Что тогда вообще несравненному герою и предержавному монарху Петру, на земле первому и великому, на небе уже успокоенному и ублаженному токмо, наивожделеннеше было, то ныне в России, при благополучнейшей державе дщери Петровой, августейшей Елисаветы, первой, благочистивой, благополучной, отчасти самым делом началося. То есть когда оный прещедрый основатель сея своея Академии, академическое здание как приуготовлять, так всеми потребностями снабдевать, когда особливые уставы, по которым бы поступали академики, преднаписав положить; когда разумнейших, искуснейших, ученнейших и способнейших людей ко изобретению и к привидению в совершенство изящных наук и высоких знаний, также и к научению оным совершенно императорским иждивением по всей Европе изыскивать изволил, то другого большого плода, толь от похвального и толь от полезного учреждения приобрести он не желал, как токмо чтоб потом, в некоторое время их всеподданнейшей и домашней своей юности, многих способных к отправлению профессорской иметь и чрез то б способнее и действительнее как о бессмертной славе своего народа, так особливо о знатном прибытке от них между тем учащихся, а больше об истинной пользе своего государства промысл учинить, и от того крайнее увеселение самому себе получить, ему бы пощастилось.
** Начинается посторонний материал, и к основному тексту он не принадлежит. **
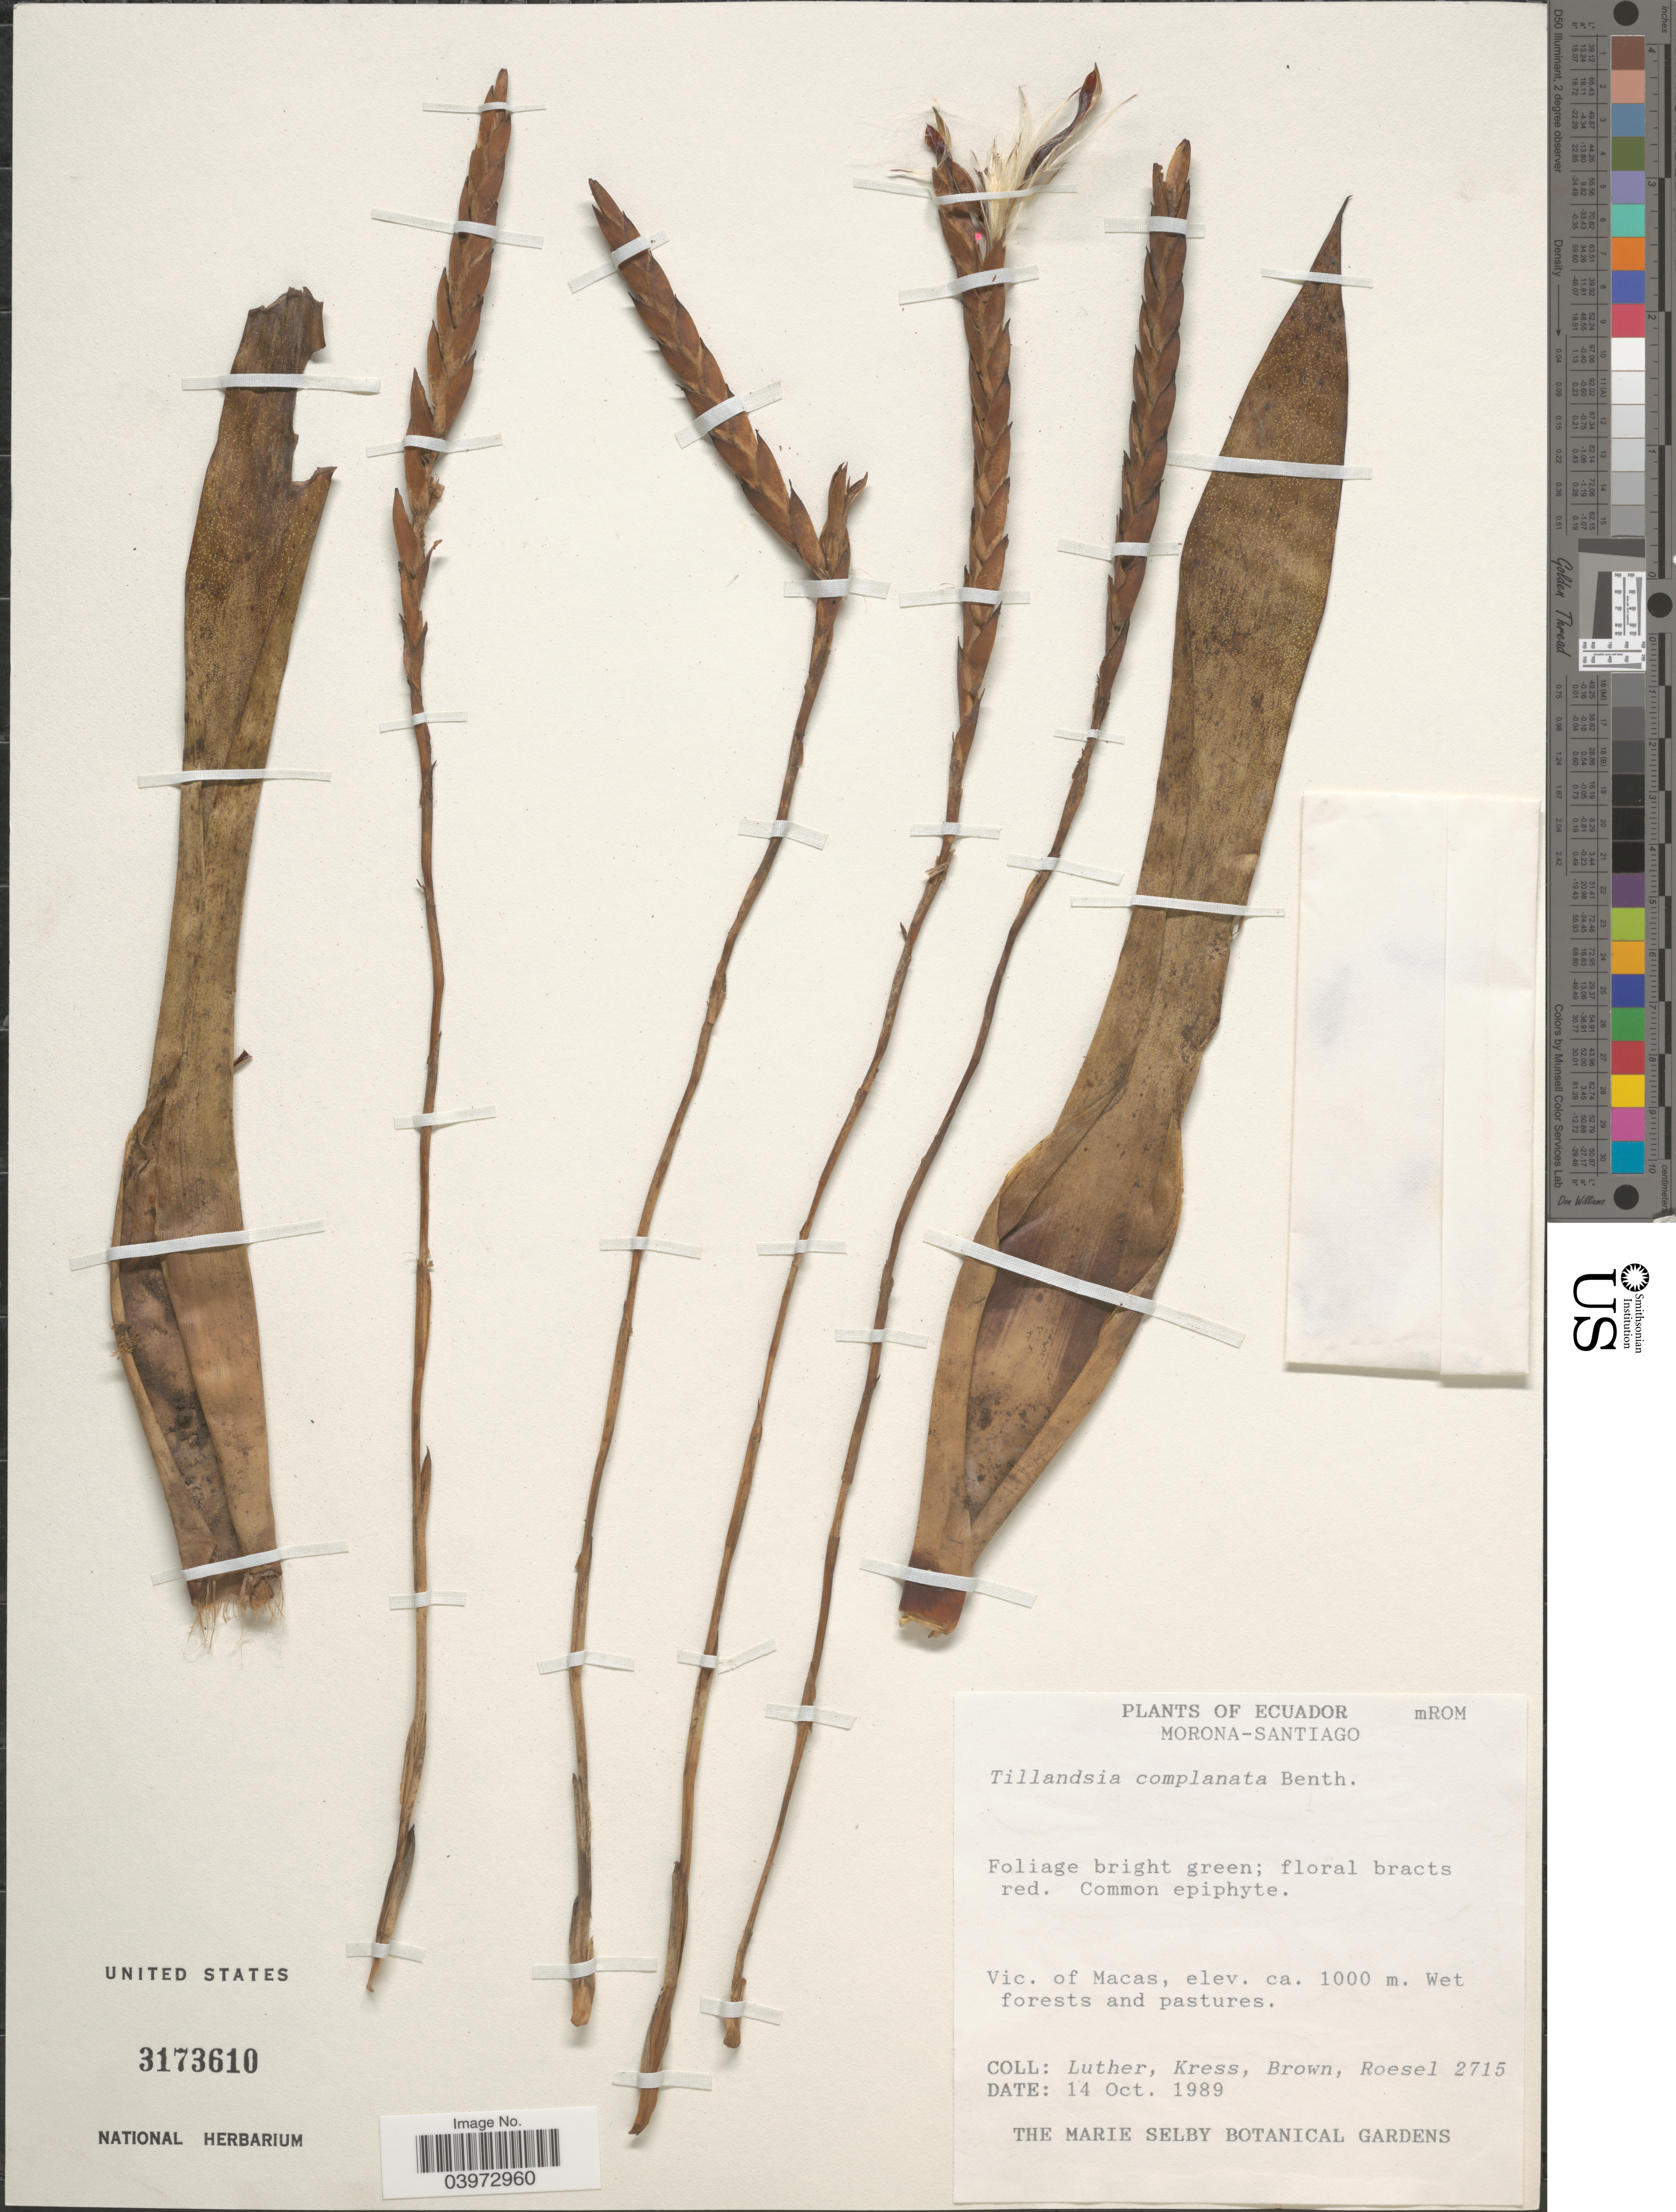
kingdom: Plantae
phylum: Tracheophyta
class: Liliopsida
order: Poales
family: Bromeliaceae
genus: Tillandsia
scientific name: Tillandsia complanata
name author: Benth.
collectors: -- Luther, -- Kress, -- Brown & Roesel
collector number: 2715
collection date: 1989-10-14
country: Ecuador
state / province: Morona-Santiago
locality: Vic. of Macas.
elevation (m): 1000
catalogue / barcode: US 3173610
Но, ах горе! не пощастилось, едва без слез выговорить можно, божественнейшему не пощастилось Мужу, как токмо сим теплым желанием чрез всю жизнь, сердце свое то есть неоцененное сокровище, всегда не довольно прославляемыя добродетели тайно увеселять. Ибо, кому все бессмертным быть желали [11]11
  Цитата из «Слова на погребение Петра Великого» Феофана Прокоповича (примеч. сост. – А. В.)


[Закрыть]
, того, ах! и ныне еще весьма печально вспомянуть, того нечаянной и весьма мучительной смерти темный похитил день,и, по божиему пределу, в гроб заключил трупоносный(Вирг. Энеид., кн. 6).<…>

ЧАСТЬ I

Наибогатейшая есть Элоквенция в рассуждении вещей, наиразличнейшая в рассуждении языков, наихитрейшая в рассуждении слов, наинесходственнейшая наконец в рассуждении особ, толь в необъятном сем пространстве материи никому поистинне, хотя б мне подобному, никогда недостатка в слове не будет; и посему не толь Витию искать должно, где ему взять что говорить, и чем утвердить предлагаемое, коль хранить надобно мерность в приведении вещей, которые добровольно сами себя приносят. Сия есть причина, что и я нарочно опустить рассудил, и толь наипаче, что оно у всех есть бесспорное, то есть что красноречие всегда долженствует быть искусное, приличное, мерное, красное, порядочное, связное, обильное, расцвеченное, сильное, оно ж иногда высокое и великолепное, иногда умеренное и цветное, иногда простое и дружеское, иногда витиеватое и тонкое; которое, сверх того, все, ежели не будет все, ежели не будет истинное, то есть ежели не будет обучено от премудрости, которая есть твердое божественных, естественных и человеческих вещей познание; или лучше, ежели премудрость красноречия не рождает, не содержит и не управляет, то необходимо должно, чтоб оно было ложное, притворное, пустое и ученого безумия, равно как и безумного учения источник и корень.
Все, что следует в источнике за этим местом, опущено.